作業指示: 電子供与物可視化キットの特許公報にある次の一文を英語に訳してください。「電子供与性着色剤と溶媒とからなる着色成分を含むA液と、電子受容剤と溶媒とからなる漂白成分を含むB液とを組み合わせたことを特徴とする電子供与物可視化キット。」

本文抜粋:
(19)【発行国】日本国特許庁(JP)
(12)【公報種別】特許公報(B2)
(11)【特許番号】
(24)【登録日】2024-08-19
(45)【発行日】2024-08-27
(54)【発明の名称】電子供与物可視化キット及び電子供与物可視化方法
(51)【国際特許分類】
G01N 31/00 20060101AFI20240820BHJP
G01N 21/78 20060101ALI20240820BHJP
【FI】
G01N31/00 V
G01N21/78 Z
(21)【出願番号】P 2023503610
(86)(22)【出願日】2022-01-13
(86)【国際出願番号】 JP2022000865
(87)【国際公開番号】W WO2022185727
(87)【国際公開日】2022-09-09
【審査請求日】2023-08-29
(31)【優先権主張番号】P 2021035299
(32)【優先日】2021-03-05
(33)【優先権主張国・地域又は機関】JP
(31)【優先権主張番号】P 2021161274
(32)【優先日】2021-09-30
(33)【優先権主張国・地域又は機関】JP
(73)【特許権者】
【識別番号】390017891
【氏名又は名称】シヤチハタ株式会社
(74)【代理人】
【識別番号】110001977
【氏名又は名称】弁理士法人クスノキ特許事務所
(72)【発明者】
【氏名】今井 英志
(72)【発明者】
【氏名】南田 憲宏
【審査官】大瀧 真理
(56)【参考文献】
【文献】特表2019-507891(JP,A)
【文献】特開2011-257387(JP,A)
【文献】特表2007-514952(JP,A)
【文献】特開2001-235423(JP,A)
【文献】特開2001-174449(JP,A)
【文献】特開平10-288617(JP,A)
(58)【調査した分野】(Int.Cl.,DB名)
G01N 31/00 - 31/22
G01N 21/78
(57)【特許請求の範囲】
【請求項1】
電子供与性着色剤と溶媒とからなる着色成分を含むA液と、電子受容剤と溶媒とからなる漂白成分を含むB液とを組み合わせたことを特徴とする電子供与物可視化キット。
【請求項2】
前記電子供与物が、少なくとも1つの求核性原子団を含む化合物であることを特徴とする請求項1に記載の電子供与物可視化キット。

記録の抜粋:
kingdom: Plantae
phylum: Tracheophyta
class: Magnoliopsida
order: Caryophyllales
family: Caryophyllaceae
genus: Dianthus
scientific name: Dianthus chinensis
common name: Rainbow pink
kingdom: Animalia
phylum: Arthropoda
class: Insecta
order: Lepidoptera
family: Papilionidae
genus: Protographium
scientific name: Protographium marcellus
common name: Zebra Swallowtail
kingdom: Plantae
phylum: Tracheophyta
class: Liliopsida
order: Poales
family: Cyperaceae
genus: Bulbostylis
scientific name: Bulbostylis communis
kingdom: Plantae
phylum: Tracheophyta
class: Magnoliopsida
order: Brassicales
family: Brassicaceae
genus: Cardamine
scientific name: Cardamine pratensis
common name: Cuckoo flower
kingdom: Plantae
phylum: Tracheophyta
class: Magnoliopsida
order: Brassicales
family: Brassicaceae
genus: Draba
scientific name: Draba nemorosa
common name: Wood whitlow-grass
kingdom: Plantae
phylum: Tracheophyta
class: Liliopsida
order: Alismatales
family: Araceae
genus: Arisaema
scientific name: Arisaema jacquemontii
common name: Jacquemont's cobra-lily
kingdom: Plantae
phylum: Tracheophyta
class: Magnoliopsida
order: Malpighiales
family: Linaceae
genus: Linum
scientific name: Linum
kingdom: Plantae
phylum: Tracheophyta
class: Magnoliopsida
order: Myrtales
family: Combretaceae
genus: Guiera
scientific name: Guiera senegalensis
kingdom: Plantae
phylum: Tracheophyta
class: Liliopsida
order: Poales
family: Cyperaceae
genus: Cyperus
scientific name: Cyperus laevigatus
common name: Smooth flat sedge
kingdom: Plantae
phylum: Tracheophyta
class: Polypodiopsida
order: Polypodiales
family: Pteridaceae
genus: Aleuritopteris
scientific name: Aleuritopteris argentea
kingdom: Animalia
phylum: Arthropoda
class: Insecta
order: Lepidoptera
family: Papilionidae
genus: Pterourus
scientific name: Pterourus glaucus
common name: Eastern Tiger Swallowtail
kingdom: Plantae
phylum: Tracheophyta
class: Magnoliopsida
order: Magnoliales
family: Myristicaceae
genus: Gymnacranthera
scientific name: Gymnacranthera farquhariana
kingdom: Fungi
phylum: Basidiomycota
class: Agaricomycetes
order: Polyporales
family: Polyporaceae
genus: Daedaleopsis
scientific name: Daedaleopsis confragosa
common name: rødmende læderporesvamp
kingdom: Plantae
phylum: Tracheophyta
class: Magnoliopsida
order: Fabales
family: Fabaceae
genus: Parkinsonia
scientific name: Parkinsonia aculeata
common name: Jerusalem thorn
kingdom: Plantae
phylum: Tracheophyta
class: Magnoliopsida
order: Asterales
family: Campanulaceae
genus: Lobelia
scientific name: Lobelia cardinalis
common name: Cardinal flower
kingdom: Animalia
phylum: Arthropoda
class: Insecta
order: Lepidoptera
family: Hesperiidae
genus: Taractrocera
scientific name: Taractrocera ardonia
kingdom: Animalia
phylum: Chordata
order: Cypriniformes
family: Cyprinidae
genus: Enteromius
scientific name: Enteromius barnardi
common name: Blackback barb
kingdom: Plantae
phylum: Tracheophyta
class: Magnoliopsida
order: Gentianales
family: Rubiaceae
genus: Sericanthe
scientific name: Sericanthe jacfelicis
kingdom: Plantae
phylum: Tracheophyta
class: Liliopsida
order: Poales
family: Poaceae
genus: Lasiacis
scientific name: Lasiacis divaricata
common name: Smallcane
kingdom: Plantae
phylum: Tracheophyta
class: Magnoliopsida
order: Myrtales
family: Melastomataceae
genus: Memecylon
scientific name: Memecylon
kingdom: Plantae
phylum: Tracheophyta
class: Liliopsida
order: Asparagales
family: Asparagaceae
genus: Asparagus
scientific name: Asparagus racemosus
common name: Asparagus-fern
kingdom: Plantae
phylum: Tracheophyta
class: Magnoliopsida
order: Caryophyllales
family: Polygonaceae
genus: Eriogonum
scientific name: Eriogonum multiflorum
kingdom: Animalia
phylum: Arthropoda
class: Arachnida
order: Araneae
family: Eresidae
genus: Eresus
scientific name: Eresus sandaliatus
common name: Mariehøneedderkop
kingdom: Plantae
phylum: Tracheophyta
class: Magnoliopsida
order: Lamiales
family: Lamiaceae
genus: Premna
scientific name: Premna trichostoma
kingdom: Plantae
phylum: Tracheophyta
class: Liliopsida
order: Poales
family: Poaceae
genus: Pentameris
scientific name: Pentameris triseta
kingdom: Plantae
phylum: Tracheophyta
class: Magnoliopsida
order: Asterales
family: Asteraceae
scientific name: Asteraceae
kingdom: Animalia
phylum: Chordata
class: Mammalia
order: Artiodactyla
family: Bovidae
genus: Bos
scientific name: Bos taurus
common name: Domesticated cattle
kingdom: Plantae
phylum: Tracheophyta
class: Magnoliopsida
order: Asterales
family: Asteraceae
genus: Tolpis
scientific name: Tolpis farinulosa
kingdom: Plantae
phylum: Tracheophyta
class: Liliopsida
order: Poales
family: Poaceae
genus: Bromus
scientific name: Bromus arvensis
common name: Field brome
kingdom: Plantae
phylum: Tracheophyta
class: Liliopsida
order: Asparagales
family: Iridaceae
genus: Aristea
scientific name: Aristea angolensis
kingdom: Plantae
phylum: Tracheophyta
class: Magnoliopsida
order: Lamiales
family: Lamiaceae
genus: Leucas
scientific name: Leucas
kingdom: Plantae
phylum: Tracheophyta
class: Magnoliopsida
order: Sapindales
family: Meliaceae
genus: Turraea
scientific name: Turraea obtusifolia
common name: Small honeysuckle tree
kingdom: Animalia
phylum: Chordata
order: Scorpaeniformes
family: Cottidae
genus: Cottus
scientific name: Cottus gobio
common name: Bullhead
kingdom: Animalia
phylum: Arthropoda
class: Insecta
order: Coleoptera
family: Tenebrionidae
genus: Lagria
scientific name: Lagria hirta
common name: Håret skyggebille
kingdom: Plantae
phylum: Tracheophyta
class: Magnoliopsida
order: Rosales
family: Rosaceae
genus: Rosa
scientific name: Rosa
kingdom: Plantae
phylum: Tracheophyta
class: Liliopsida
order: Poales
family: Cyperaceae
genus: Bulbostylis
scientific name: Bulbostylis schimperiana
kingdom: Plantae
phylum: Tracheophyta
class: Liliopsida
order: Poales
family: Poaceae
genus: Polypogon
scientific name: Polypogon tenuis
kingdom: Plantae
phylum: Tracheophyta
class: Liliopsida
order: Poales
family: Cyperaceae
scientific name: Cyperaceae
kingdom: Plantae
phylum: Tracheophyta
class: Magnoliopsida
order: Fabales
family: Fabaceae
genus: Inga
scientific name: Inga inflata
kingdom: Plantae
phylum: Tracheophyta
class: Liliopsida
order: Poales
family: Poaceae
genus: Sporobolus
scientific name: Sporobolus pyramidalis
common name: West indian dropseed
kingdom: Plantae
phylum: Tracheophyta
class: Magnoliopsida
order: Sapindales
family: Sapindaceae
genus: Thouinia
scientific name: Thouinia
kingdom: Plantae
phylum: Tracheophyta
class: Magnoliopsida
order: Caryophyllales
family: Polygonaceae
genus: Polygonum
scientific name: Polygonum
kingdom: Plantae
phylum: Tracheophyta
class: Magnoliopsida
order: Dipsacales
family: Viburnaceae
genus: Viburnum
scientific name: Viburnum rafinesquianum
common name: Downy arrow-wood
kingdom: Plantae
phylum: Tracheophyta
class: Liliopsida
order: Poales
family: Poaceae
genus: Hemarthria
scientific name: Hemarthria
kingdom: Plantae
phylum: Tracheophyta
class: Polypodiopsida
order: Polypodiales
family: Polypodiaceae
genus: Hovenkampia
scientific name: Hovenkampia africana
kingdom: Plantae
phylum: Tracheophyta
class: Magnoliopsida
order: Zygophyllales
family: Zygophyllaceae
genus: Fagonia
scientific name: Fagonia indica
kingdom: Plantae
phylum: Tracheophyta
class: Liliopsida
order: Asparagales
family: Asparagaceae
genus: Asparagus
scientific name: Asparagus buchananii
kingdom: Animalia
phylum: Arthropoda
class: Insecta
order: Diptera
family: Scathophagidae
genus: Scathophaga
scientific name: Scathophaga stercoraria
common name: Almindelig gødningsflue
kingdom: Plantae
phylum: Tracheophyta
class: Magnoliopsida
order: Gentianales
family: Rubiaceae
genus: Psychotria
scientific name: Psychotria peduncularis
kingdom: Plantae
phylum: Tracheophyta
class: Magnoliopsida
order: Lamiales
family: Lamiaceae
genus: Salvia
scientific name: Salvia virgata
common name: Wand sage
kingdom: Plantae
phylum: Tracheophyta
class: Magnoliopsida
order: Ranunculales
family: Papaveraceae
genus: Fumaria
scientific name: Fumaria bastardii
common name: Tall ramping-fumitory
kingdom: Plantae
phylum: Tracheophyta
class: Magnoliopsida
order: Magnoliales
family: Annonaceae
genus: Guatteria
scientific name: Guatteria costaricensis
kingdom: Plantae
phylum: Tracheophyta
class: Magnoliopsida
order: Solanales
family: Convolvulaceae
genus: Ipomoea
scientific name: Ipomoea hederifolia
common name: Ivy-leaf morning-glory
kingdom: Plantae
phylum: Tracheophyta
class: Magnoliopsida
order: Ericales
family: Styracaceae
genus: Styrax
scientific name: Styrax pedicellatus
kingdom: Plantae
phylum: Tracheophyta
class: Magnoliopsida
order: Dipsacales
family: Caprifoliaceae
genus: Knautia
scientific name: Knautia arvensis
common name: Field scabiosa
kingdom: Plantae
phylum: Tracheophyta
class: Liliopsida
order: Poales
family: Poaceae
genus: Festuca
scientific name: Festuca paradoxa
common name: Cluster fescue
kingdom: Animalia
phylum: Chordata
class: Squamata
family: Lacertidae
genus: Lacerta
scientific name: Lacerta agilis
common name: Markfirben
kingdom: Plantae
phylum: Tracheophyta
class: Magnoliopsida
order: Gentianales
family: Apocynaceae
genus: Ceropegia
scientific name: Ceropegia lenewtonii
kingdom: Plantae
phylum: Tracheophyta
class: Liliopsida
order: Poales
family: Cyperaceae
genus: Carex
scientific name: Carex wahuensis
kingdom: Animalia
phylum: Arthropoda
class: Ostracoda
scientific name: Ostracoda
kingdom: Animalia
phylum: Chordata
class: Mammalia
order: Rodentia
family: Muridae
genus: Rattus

解答欄: An electron donor visualization kit characterized by combining liquid A, which contains a coloring component consisting of an electron-donating colorant and a solvent, with liquid B, which contains a bleaching component consisting of an electron acceptor and a solvent.